Assignment:
Write out the records word for word.

*** Provided material ***

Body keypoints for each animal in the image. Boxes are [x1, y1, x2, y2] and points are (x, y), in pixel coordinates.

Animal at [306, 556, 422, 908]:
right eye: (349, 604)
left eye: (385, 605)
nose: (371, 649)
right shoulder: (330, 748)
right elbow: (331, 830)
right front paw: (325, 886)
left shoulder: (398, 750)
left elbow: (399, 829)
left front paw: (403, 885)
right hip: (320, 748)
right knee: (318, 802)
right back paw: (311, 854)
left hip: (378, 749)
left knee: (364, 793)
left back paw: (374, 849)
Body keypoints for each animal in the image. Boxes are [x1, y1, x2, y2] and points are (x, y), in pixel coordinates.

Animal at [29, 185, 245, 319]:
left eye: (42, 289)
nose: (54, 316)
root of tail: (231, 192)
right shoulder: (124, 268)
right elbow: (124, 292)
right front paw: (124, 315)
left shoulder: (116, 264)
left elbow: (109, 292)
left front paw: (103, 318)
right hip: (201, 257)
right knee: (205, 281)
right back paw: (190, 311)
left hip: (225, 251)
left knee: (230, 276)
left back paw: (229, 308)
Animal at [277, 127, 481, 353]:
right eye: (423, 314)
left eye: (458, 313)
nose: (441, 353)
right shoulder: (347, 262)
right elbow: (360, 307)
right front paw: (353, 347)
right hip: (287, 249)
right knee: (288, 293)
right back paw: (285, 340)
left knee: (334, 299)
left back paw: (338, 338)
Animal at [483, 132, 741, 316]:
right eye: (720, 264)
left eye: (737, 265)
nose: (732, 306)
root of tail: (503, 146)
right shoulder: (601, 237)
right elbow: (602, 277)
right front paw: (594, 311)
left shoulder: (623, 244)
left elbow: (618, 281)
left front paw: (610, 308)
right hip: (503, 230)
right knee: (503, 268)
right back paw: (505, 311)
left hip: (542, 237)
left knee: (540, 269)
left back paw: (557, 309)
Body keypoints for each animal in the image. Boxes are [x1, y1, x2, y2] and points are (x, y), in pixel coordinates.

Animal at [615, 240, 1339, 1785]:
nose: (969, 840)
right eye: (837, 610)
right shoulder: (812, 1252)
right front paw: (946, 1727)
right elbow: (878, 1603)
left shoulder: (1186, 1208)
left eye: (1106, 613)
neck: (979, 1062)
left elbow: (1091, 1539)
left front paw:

***

Solution below:
Body keypoints for each animal in the image. Boxes are [x1, y1, x2, y2] and points are (x, y), in pixel coordinates.

Animal at [306, 556, 422, 908]:
right eye: (349, 604)
left eye: (385, 605)
nose: (371, 649)
right shoulder: (330, 748)
right elbow: (331, 830)
right front paw: (325, 886)
left shoulder: (398, 750)
left elbow: (399, 829)
left front paw: (403, 885)
right hip: (320, 748)
right knee: (318, 802)
right back paw: (311, 854)
left hip: (378, 749)
left knee: (364, 793)
left back paw: (374, 849)
Body keypoints for each animal in the image. Boxes are [x1, y1, x2, y2] and points are (x, y), in pixel coordinates.

Animal at [29, 185, 245, 319]:
left eye: (42, 289)
nose: (54, 316)
root of tail: (231, 192)
right shoulder: (124, 268)
right elbow: (124, 292)
right front paw: (124, 315)
left shoulder: (116, 264)
left elbow: (109, 292)
left front paw: (103, 318)
right hip: (201, 257)
right knee: (205, 281)
right back paw: (190, 311)
left hip: (225, 251)
left knee: (230, 276)
left back paw: (229, 308)
Animal at [277, 127, 481, 353]:
right eye: (423, 314)
left eye: (458, 313)
nose: (441, 353)
right shoulder: (347, 262)
right elbow: (360, 307)
right front paw: (353, 347)
right hip: (287, 249)
right knee: (288, 293)
right back paw: (285, 340)
left knee: (334, 299)
left back paw: (338, 338)
Animal at [483, 132, 741, 316]:
right eye: (720, 264)
left eye: (737, 265)
nose: (732, 306)
root of tail: (503, 146)
right shoulder: (601, 237)
right elbow: (602, 277)
right front paw: (594, 311)
left shoulder: (623, 244)
left elbow: (618, 281)
left front paw: (610, 308)
right hip: (503, 230)
right knee: (503, 268)
right back paw: (505, 311)
left hip: (542, 237)
left knee: (540, 269)
left back paw: (557, 309)
Body keypoints for each animal in the image. Boxes are [x1, y1, x2, y2] and points are (x, y), in pixel coordinates.

Animal at [615, 240, 1339, 1785]:
nose: (969, 840)
right eye: (837, 610)
right shoulder: (812, 1252)
right front paw: (946, 1727)
right elbow: (878, 1603)
left shoulder: (1186, 1208)
left eye: (1106, 613)
neck: (979, 1062)
left elbow: (1091, 1539)
left front paw:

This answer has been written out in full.